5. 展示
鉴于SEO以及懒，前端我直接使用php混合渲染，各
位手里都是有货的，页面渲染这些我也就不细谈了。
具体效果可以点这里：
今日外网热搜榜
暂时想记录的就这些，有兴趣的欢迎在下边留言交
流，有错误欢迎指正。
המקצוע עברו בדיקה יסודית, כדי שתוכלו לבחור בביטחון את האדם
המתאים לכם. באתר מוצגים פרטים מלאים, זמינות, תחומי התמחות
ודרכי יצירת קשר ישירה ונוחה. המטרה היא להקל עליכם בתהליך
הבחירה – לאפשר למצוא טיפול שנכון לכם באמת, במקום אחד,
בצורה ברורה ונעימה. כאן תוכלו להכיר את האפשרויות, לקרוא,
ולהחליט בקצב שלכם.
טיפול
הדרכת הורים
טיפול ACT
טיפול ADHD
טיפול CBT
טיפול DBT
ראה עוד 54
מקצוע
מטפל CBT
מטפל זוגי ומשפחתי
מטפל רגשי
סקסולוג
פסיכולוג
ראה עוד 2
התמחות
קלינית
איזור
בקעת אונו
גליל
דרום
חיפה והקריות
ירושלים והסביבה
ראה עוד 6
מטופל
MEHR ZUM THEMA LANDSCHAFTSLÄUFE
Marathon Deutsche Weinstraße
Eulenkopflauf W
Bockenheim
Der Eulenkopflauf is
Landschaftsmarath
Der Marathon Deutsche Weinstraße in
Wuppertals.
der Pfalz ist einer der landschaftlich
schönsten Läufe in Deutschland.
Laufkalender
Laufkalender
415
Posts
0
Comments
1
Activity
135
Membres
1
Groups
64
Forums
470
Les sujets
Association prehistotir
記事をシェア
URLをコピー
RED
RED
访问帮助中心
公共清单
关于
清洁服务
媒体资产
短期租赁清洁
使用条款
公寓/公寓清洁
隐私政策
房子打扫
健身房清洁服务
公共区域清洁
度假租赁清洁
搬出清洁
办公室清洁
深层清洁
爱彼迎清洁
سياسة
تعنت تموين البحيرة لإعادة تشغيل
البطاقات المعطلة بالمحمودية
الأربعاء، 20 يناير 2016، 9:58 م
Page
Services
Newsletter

···

EXERCISE AIM:
The complete material above is to be retyped word for word.

WRITTEN SOLUTION:
5. 展示
鉴于SEO以及懒，前端我直接使用php混合渲染，各
位手里都是有货的，页面渲染这些我也就不细谈了。
具体效果可以点这里：
今日外网热搜榜
暂时想记录的就这些，有兴趣的欢迎在下边留言交
流，有错误欢迎指正。
המקצוע עברו בדיקה יסודית, כדי שתוכלו לבחור בביטחון את האדם
המתאים לכם. באתר מוצגים פרטים מלאים, זמינות, תחומי התמחות
ודרכי יצירת קשר ישירה ונוחה. המטרה היא להקל עליכם בתהליך
הבחירה – לאפשר למצוא טיפול שנכון לכם באמת, במקום אחד,
בצורה ברורה ונעימה. כאן תוכלו להכיר את האפשרויות, לקרוא,
ולהחליט בקצב שלכם.
טיפול
הדרכת הורים
טיפול ACT
טיפול ADHD
טיפול CBT
טיפול DBT
ראה עוד 54
מקצוע
מטפל CBT
מטפל זוגי ומשפחתי
מטפל רגשי
סקסולוג
פסיכולוג
ראה עוד 2
התמחות
קלינית
איזור
בקעת אונו
גליל
דרום
חיפה והקריות
ירושלים והסביבה
ראה עוד 6
מטופל
MEHR ZUM THEMA LANDSCHAFTSLÄUFE
Marathon Deutsche Weinstraße
Eulenkopflauf W
Bockenheim
Der Eulenkopflauf is
Landschaftsmarath
Der Marathon Deutsche Weinstraße in
Wuppertals.
der Pfalz ist einer der landschaftlich
schönsten Läufe in Deutschland.
Laufkalender
Laufkalender
415
Posts
0
Comments
1
Activity
135
Membres
1
Groups
64
Forums
470
Les sujets
Association prehistotir
記事をシェア
URLをコピー
RED
RED
访问帮助中心
公共清单
关于
清洁服务
媒体资产
短期租赁清洁
使用条款
公寓/公寓清洁
隐私政策
房子打扫
健身房清洁服务
公共区域清洁
度假租赁清洁
搬出清洁
办公室清洁
深层清洁
爱彼迎清洁
سياسة
تعنت تموين البحيرة لإعادة تشغيل
البطاقات المعطلة بالمحمودية
الأربعاء، 20 يناير 2016، 9:58 م
Page
Services
Newsletter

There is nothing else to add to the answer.